Каждое лето я отправлялся на Украину, проводя там полтора-два месяца в переездах между нашими многочисленными родственниками. Любопытная вещь – на юге мои отношения с прекрасной половиной советского общества были куда удачливее, чем на севере. В женщинах я искал – да поймут меня правильно! – женственность. Это сложное понятие можно перевести как антиэмансипированость (ведь эмансипация – суть бесплодная попытка женщин превратиться в мужчин). Наоборот, женственность не носит брюки, отращивает длинные волосы и не стремится сделать карьеру, она – наивна и беззащитна. Часто говорят, что женская эмансипация – неизбежное следствие «измельчания» мужчин. Отчасти согласен, но все же это встречные потоки. Если девушка владеет карате, то всякое желание защищать ее отпадает напрочь. Заокеанские феминистки (и феминисты!) бубнят о комплексе «единицы» у мужчин рядом с «вечным нолем» женщин. А что в этом странного или страшного?! Это вполне соответствует двоичному коду, открытому гениальным германцем, истинным арийцем Готфридом Ляйбницем. Типичная диссидентская штучка – критиковать законы природы.

По натуре я романтик. То, что многие мои ровесники узнавали на улице, я знал из литературы, живописи и музыки, естественно в моей интерпретации. Мое восхищение женщиной, оформившееся в сколько-нибудь определенное чувство годам к тринадцати-четырнадцати, было восхищением женственностью. Меня не интересовали девушки, к которым относится сонет Петрарки «Есть существа с таким надменным взором». Нет, меня привлекали несовершеннолетние существа, чья юность не исчезала десятилетиями.
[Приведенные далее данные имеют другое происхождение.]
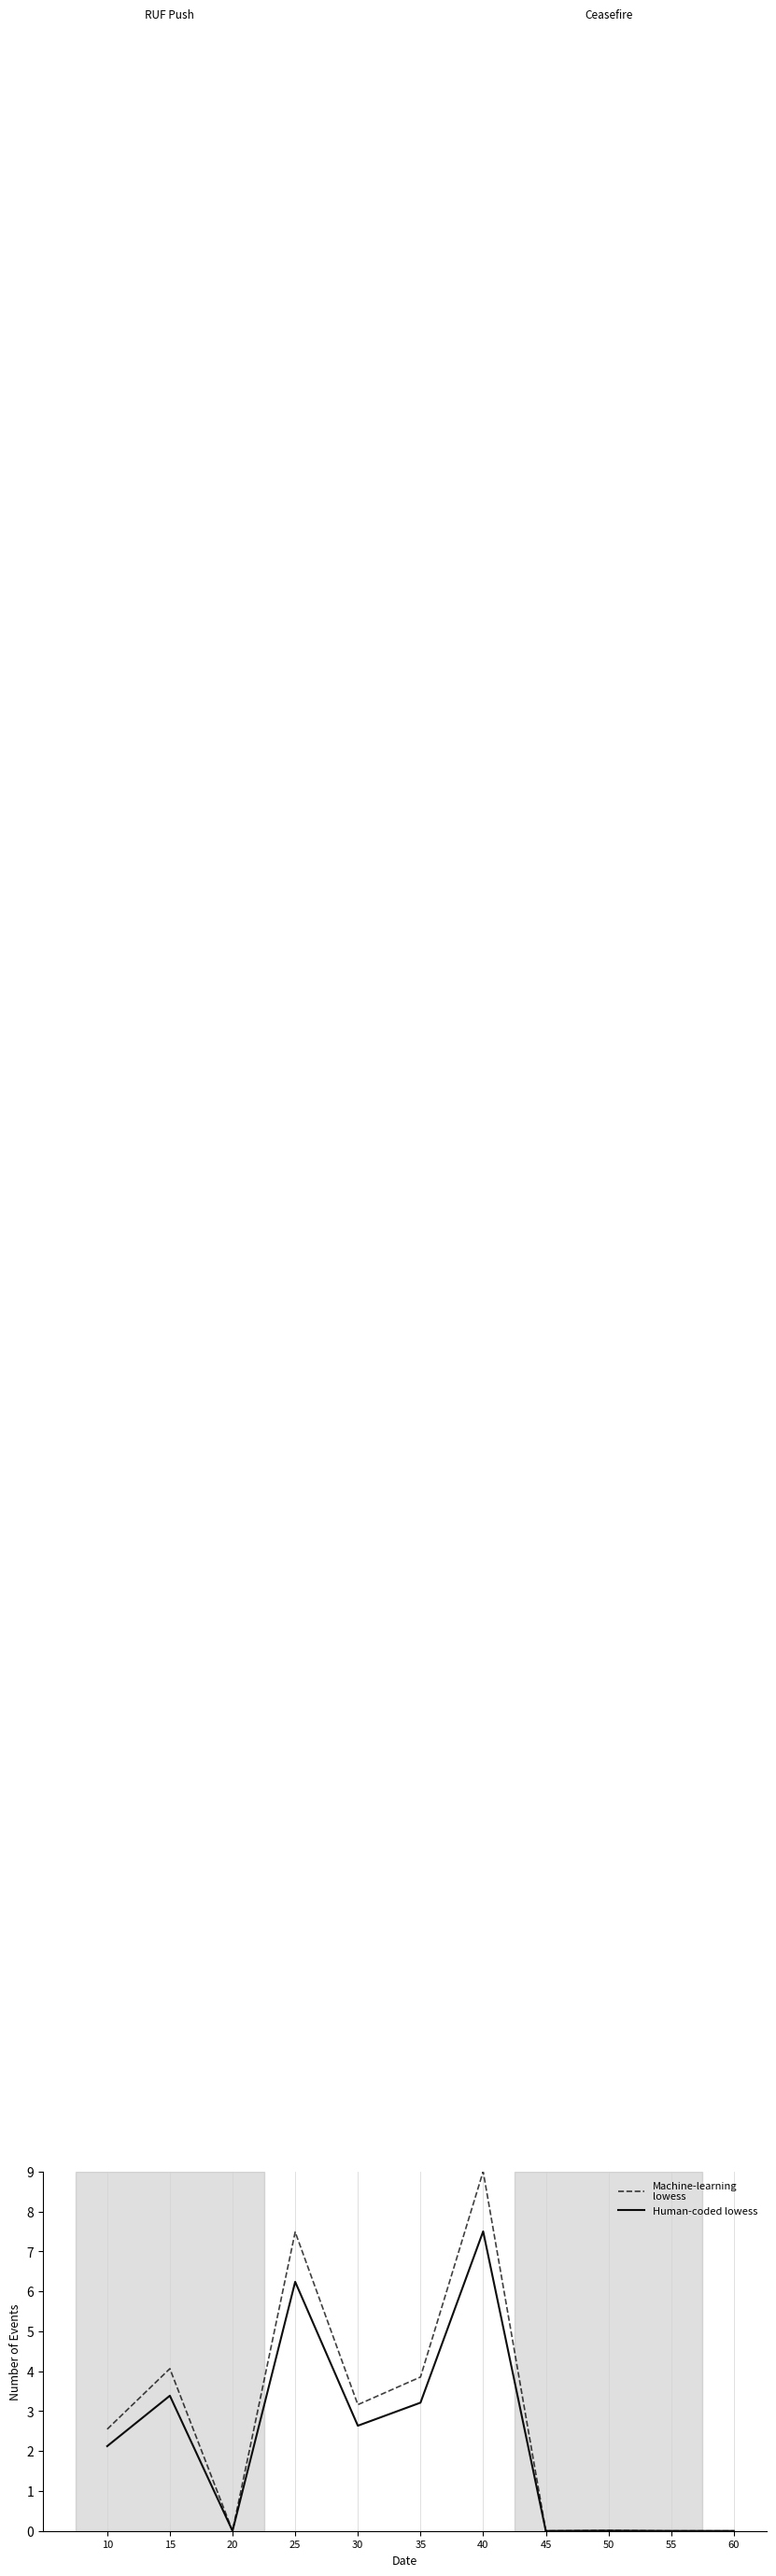

What is the total value across all series at 15?

7.4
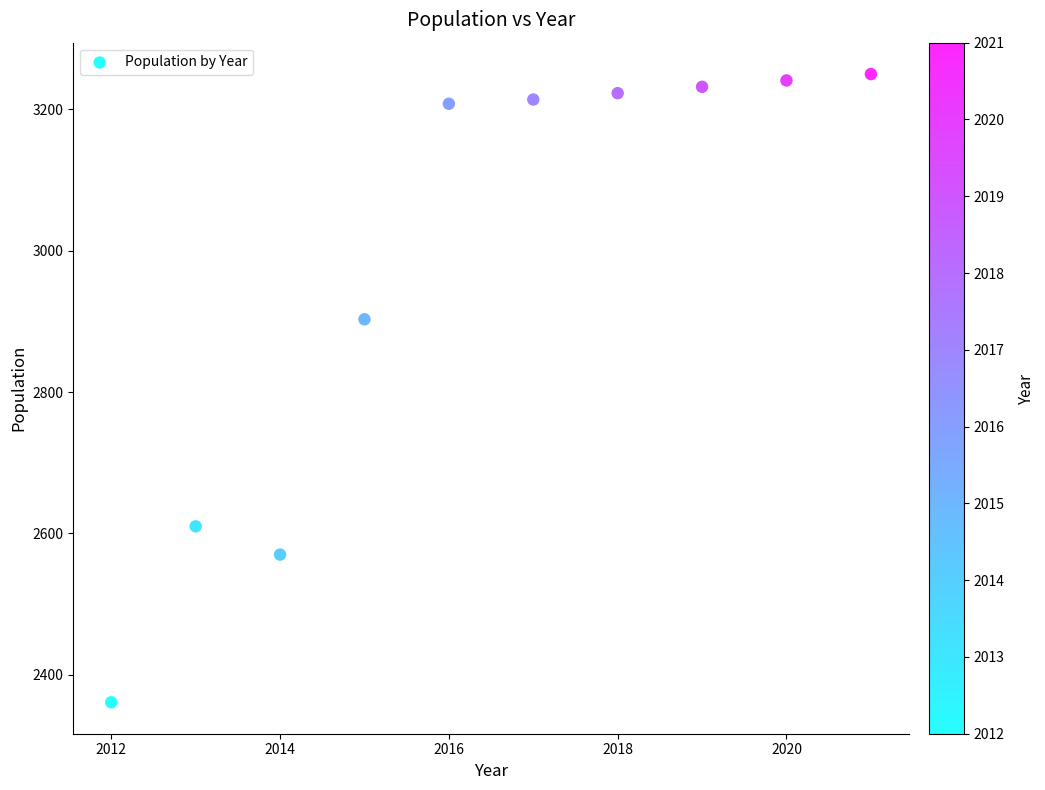

What Y value in the scatter plot is closest to 2805?

2903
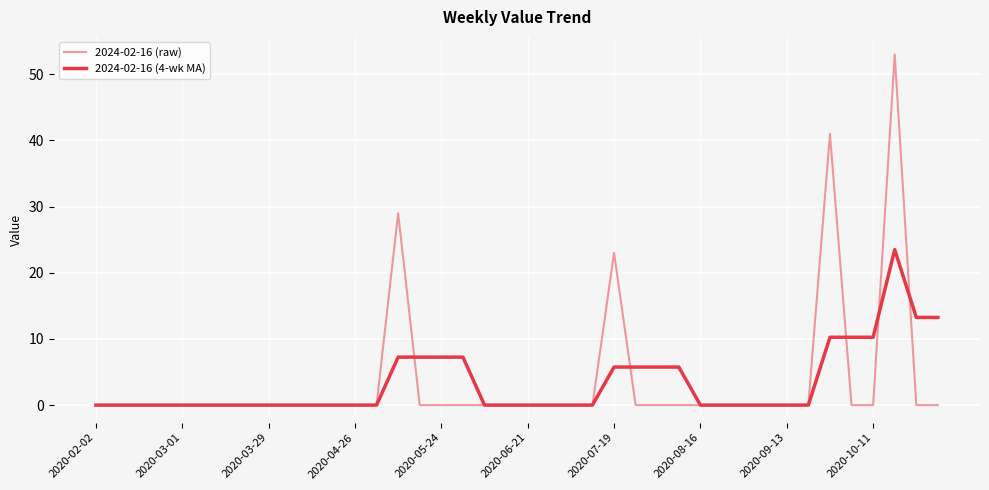

Which category has the lowest value in the 2024-02-16 (raw) series?

2020-02-02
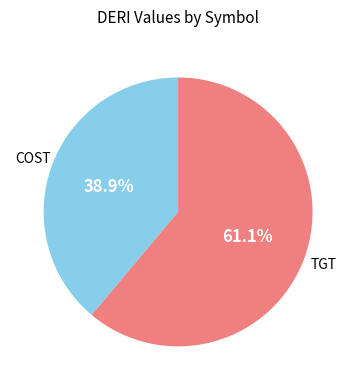

To the nearest percent, what is the difference between the COST and TGT slice percentages?

22%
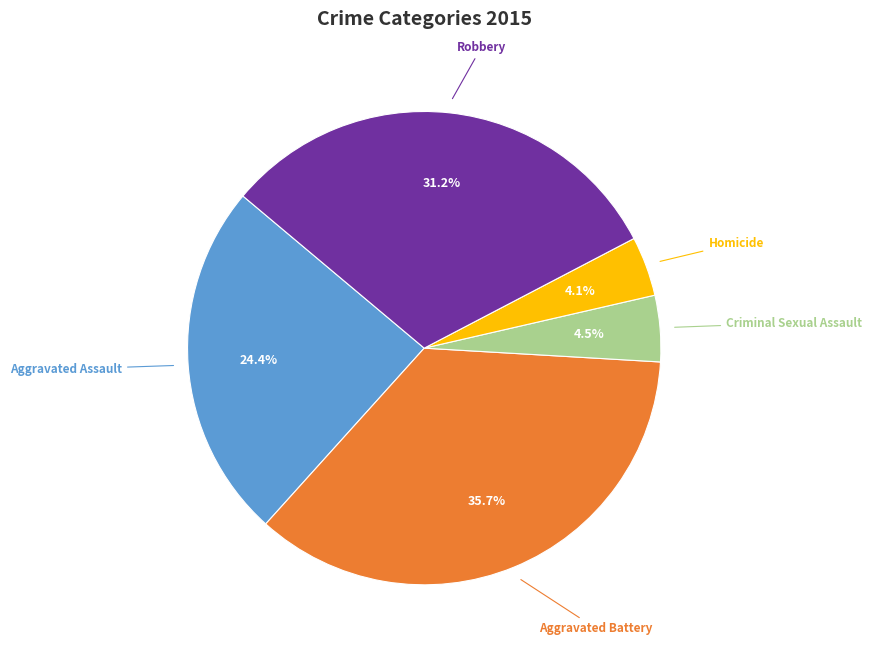

Is the sum of Criminal Sexual Assault and Aggravated Battery greater than half?

No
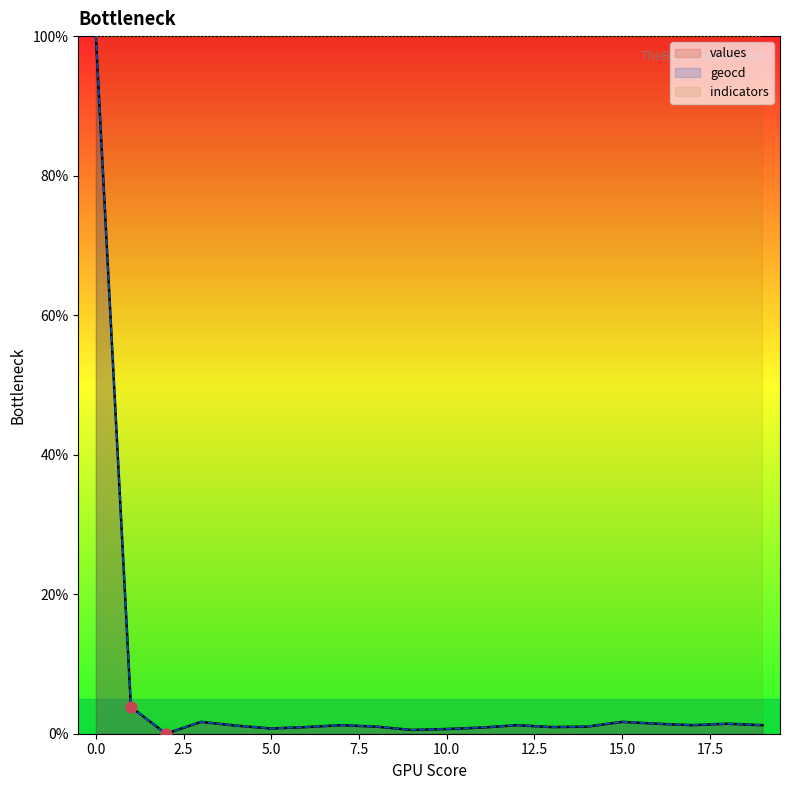

Which series reaches the minimum Y coordinate?

values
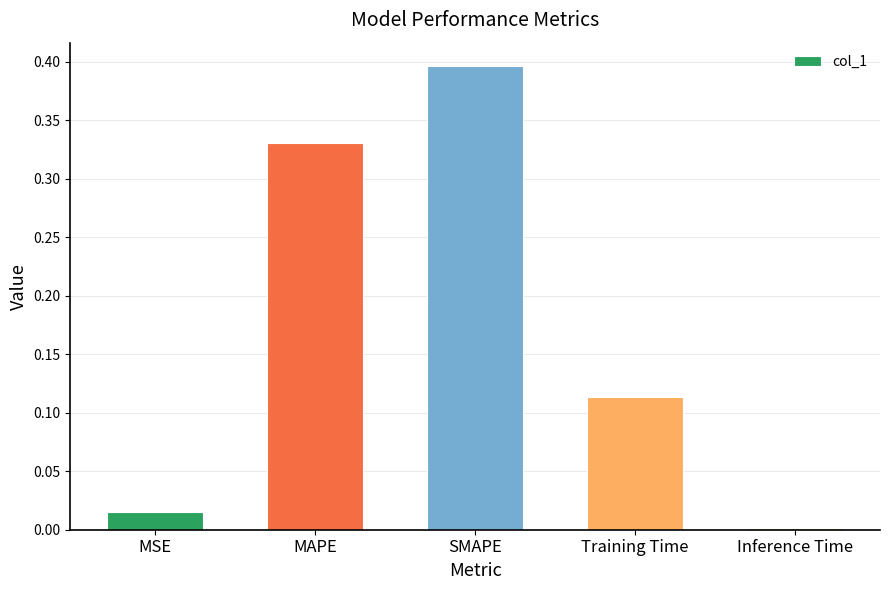

The chart shows a value of 0.6 at SMAPE. True or false?

False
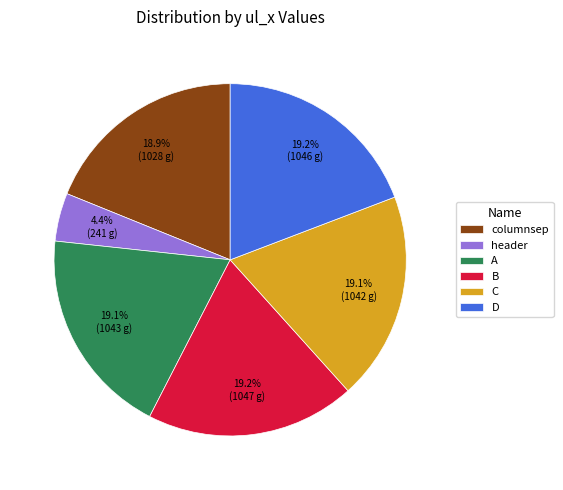

How many segments does this pie chart have?

6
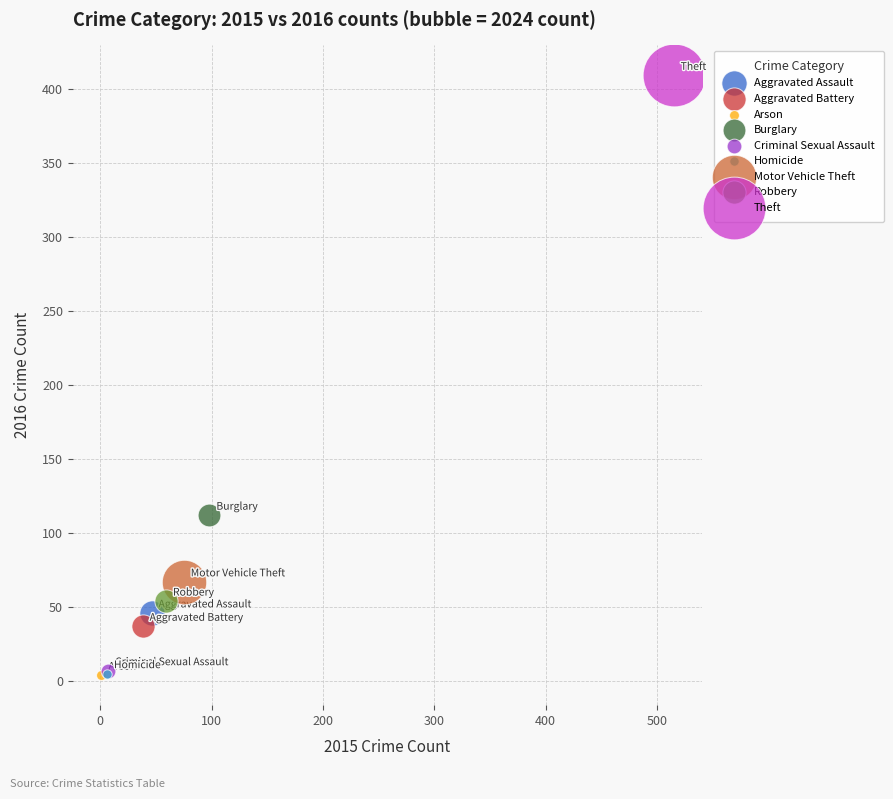

What are all the series names shown in the legend?

Aggravated Assault, Aggravated Battery, Arson, Burglary, Criminal Sexual Assault, Homicide, Motor Vehicle Theft, Robbery, Theft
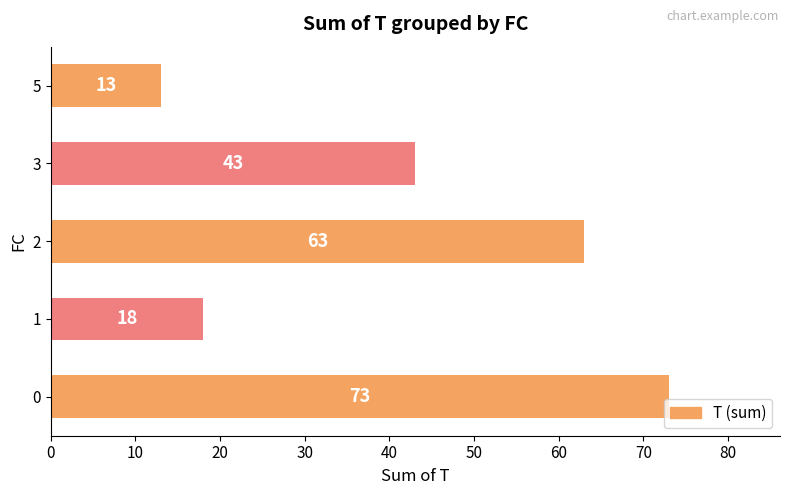

At which label is the value closest to 43?

3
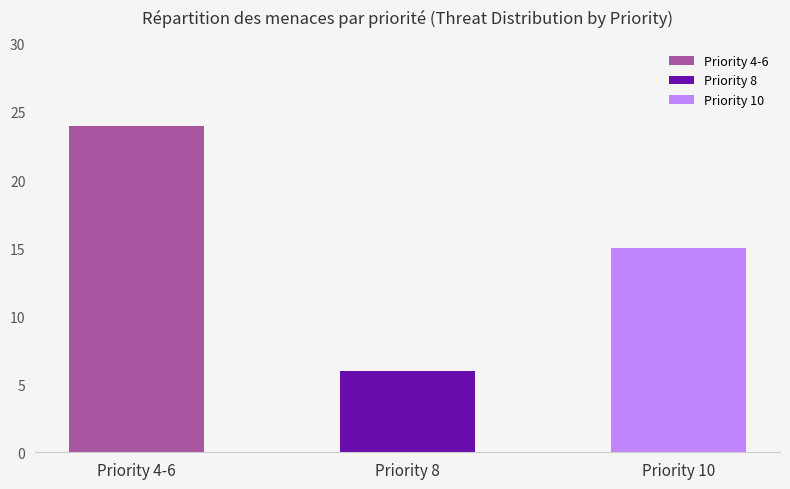

Does the chart contain any negative values?

No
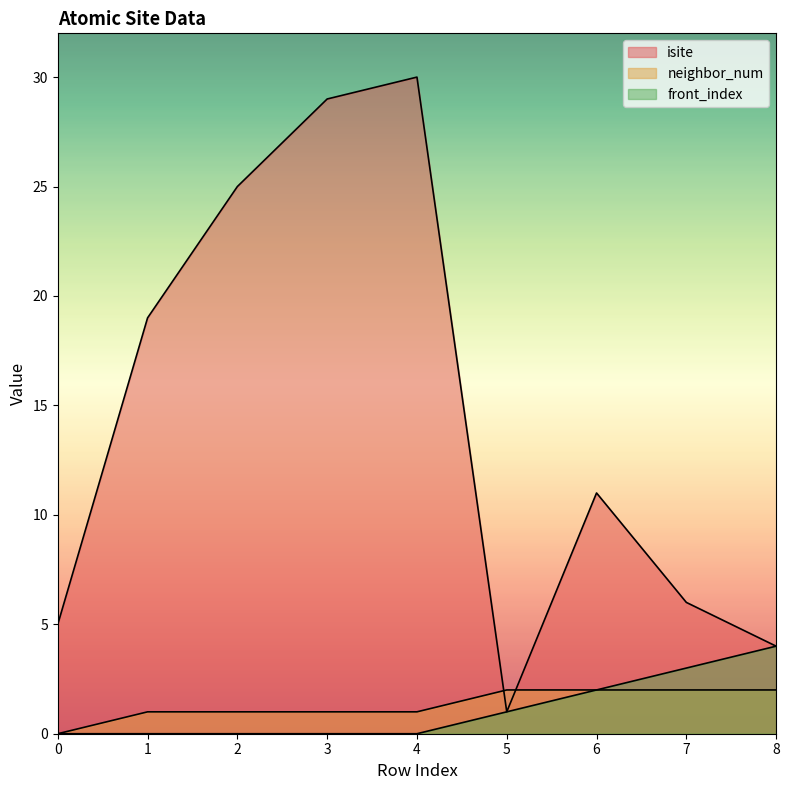

What is the maximum value for neighbor_num?

2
Не так давно, изучая творчество русского писателя-эмигранта Владимира Набокова, подметил у него те же склонности. Еще в 5–6 классах школы у нас сформировалась компания (на ее основе я и создавал вышеназванную «партию»), и девушки, дружившие с нами, по какому-то негласному правилу вполне соответствовали такому фюрнаме. Зимы сменялись веснами, у нас ломались голоса, мы дарили друг другу на день рождения электробритвы и «серьезные» книги. Менялись и наши девушки, все более и более удаляюсь от столь милого феминизму детского равенства. Я часто влюблялся, но, как правило, безуспешно, хотя сейчас, в начале моей семейной жизни, годы юности представляются мне вовсе не такими бесплодными, как могло казаться там, на месте действия.